Q. 届いたテストテープのレベルが低いようです。
A. 正確であるべきテストテープですが、一般に、高域の信号から減衰が進み、偏差も大きくなります。何らかの理由で録音信号がダメージを受けている可能性を含み、原因は多岐で丹念に探ることになります。時に輸送時の外乱や、テープレコーダー自体に問題がある場合です。
Q. テストテープは特に取扱いに注意を払う必要があると聞きました。とくに磁気ヘッドの消磁方法がよくわかりません。
A. テープレコーダーと消磁器の説明書を併せてお読みください。消磁の仕組みは、再生ヘッドやガイドに対し交流の磁力を与え、抗磁力を超えた磁気飽和の状態から滑らかにゼロにすることで磁気を抜くことが出来ます。多少の熟練が必要です。職業用テープレコーダーのヘッド消磁ができるものが良く、目安は着磁済みの手工具ドライバーのビットが軽く消磁出来るパワーがあれば確実です。但し、ハイパワー消磁器の使用の際は一般カセットデッキの再生アンプの耐入力に注意が必要です。
◆ アジマス ◆
Q. 使用限度は?
A. 走行が不安定になったり、テープに皺が多くなったら新たにお求めください。
Q. 裏面は使えますか?
A. フルトラックなので音は出ますが、アジマスの確度保証はありません。ラベル貼付面を使用して不安定な走行になりがちなアタマ(巻き始め)とシッポ(巻き終り)を避けてアジマスセットしてください。よく使用するカセットテープはC-46~C-90のもののはずで、Hi-Fiデッキの微調整にはできるだけCCSシリーズを使用してください。特にBMT、BMUシリーズはC-10カセットテープ相当の走行特性でアジマスを観ているということを念頭に置いてください。特別事情としてC-10カセットテープにしか録音、再生しない場合は問題ありません。
Q. 変調雑音観られますか?
A. 観られます。
Q. B7のカセットテープはこれまでに使ってきたテストテープと比べてアジマスがずれているみたいです。
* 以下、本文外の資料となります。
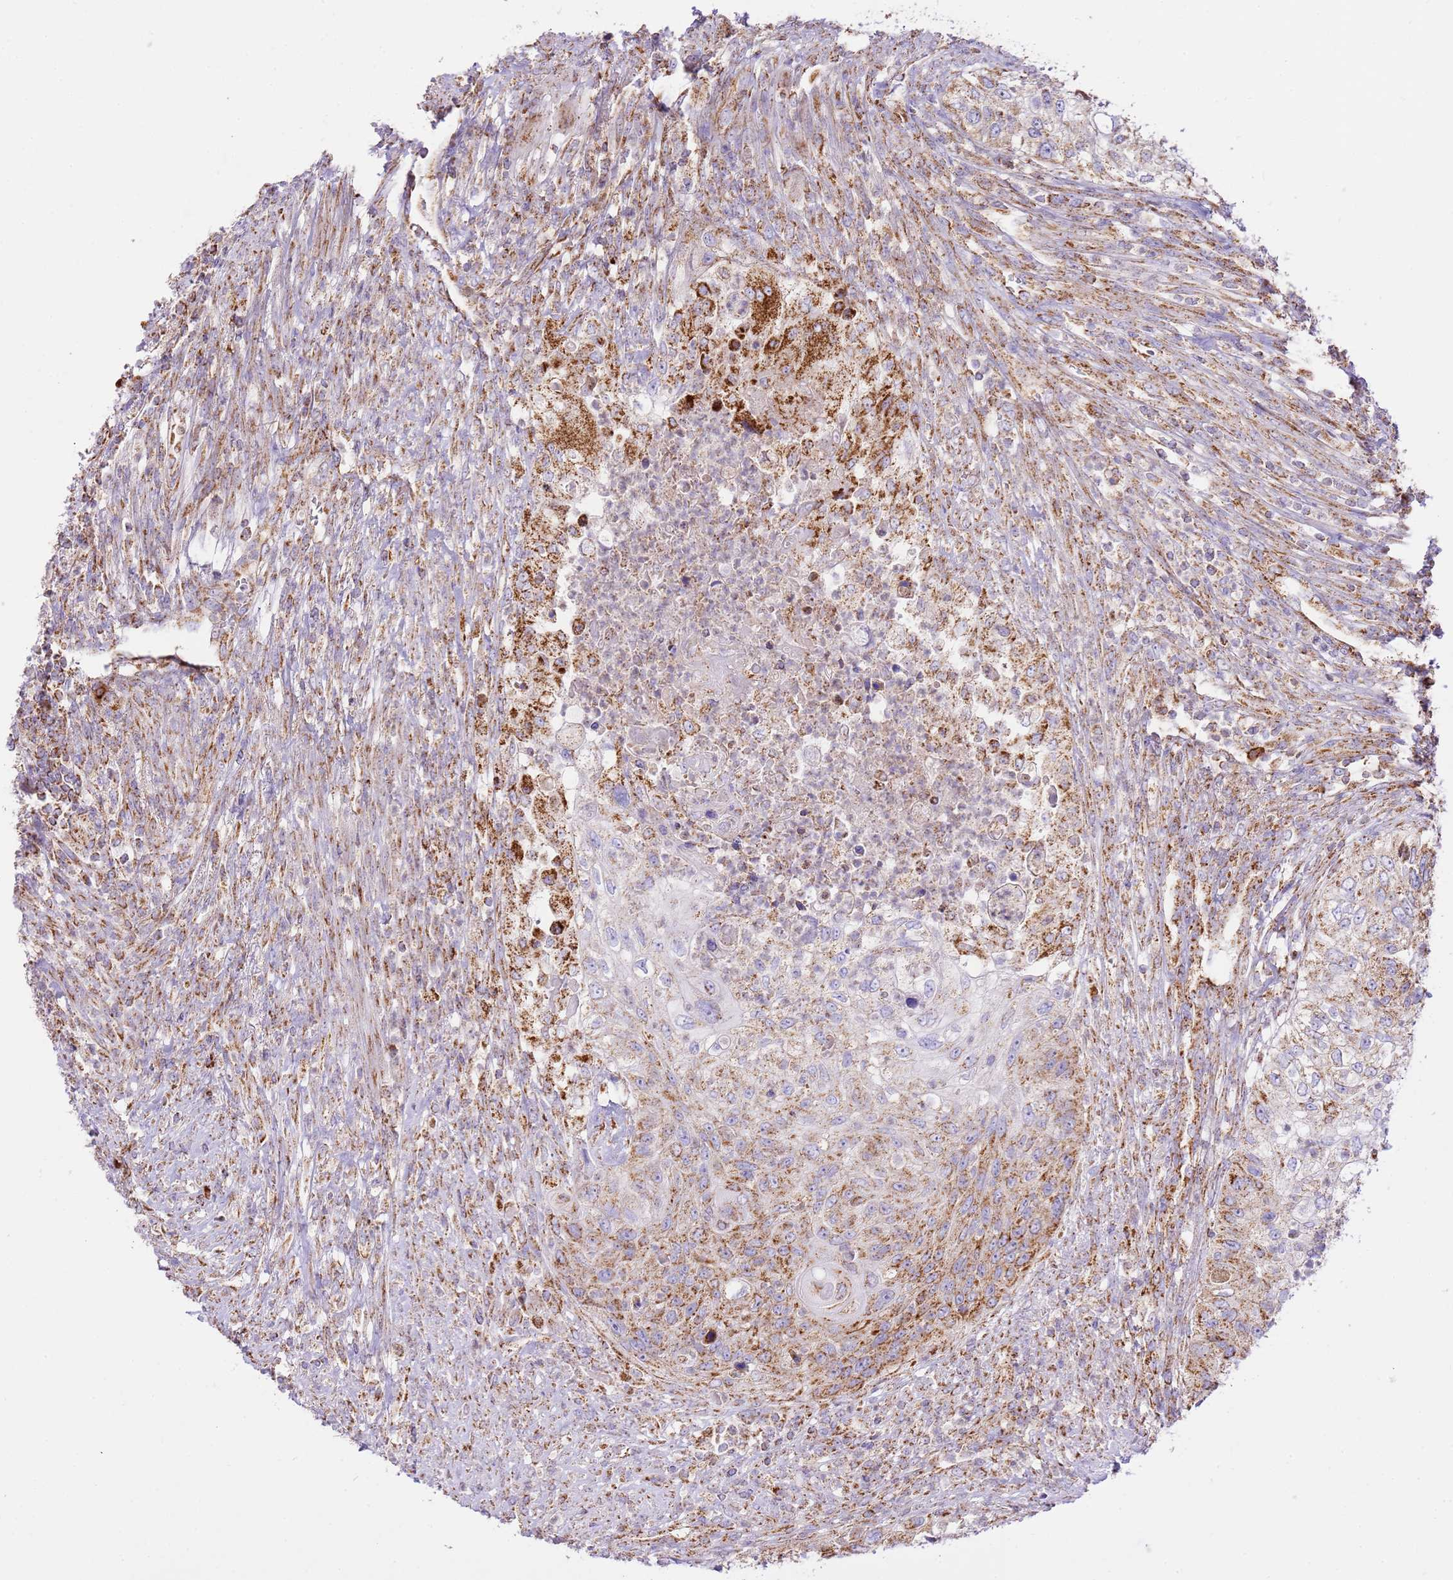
{"staining": {"intensity": "strong", "quantity": "25%-75%", "location": "cytoplasmic/membranous"}, "tissue": "urothelial cancer", "cell_type": "Tumor cells", "image_type": "cancer", "snomed": [{"axis": "morphology", "description": "Urothelial carcinoma, High grade"}, {"axis": "topography", "description": "Urinary bladder"}], "caption": "Strong cytoplasmic/membranous staining for a protein is identified in about 25%-75% of tumor cells of high-grade urothelial carcinoma using IHC.", "gene": "ZBTB39", "patient": {"sex": "female", "age": 60}}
A. 前のテストテープが正常品と仮定した場合、デッキの走行特性がカセットハーフに敏感です。B7のカセットを使ってください。どちらも満足したい場合は、テープパスの平衡度、ゴム部品を交換するなどして、テープおよびクローズドループテンションの最適化を試みてください。
◆ トラックアライメント ◆
Q. 使用限度は?
A. 走行が不安定になったり、テープの皺やゴミ噛みによる表面の窪み荒れが多くなったら新たにお求めください。
Q. 裏面は使えますか?
A. CCS-181Nについては表面はシッポ、裏面はアタマの走行特性ということを念頭に置いてお使いください。
◆ スピード W & F ◆
Q. 使用限度は?
A. 走行が不安定になったり、テープの皺やゴミ噛みによる表面の窪み荒れが多くなったら新たにお求めください。
Q. クォーツロックDDデッキですが、規格値に入りません。
A. 常に温度湿度の使用環境とテープの総合特性の影響を受けています。特に高性能テープの平滑性によるキャプスタンのスリップの減少により、ダブルキャプスタンデッキの場合、テープに対してクローズドループテンションが強くなっている可能性があります。使用環境と好みのテープ銘柄に合わせる個別対応が推奨されます。
Q. 裏面は使えますか?
A. フルトラックなので両面使用できます。デッキの特性、テープテンションおよびテープパスフリクション変動の影響からテープアタマとシッポの位置でスピードドリフトが大きくなります。スピードセットの際は不安定な走行になりがちなアタマとシッポを避けてください。
Q. 変調雑音観られますか?
A. 観られます。
◆ レベル ◆
Q. 使用限度は?
A. 手元のリファレンスデッキで初期値を確認しておいたのちのレベル低下を感じたり、走行が不安定になったり、テープの皺やゴミ噛みによる表面の窪み荒れが多くなったら新たにお求めください。
Q. 裏面は使えますか?
A. フルトラックなので音は出ますが、レベルの確度保証はありません。
◆ 周波数特性 ◆
Q. 使用限度は?
A. 手元のリファレンスデッキで初期値を確認しておいたのちのレベル低下を感じたり、走行が不安定になったり、テープの皺やゴミ噛みによる表面の窪み荒れが多くなったら新たにお求めください。
Q. 裏面は使えますか?
A. フルトラックなので音は出ますが、レベルの確度保証はありません。
Q. アジマスセットに使用できますか?
A. カセットハーフによるテープ走行個体差があることでアジマスセットをしてから周波数特性を測定できるプログラムにしています。但し、このアジマスセットは周波数特性を拡大して観るために微調整の範囲で行うものでアジマスセットは主体ではありません。任意のテープ位置が使えるアジマスセット専用テストテープのほうが高確度です。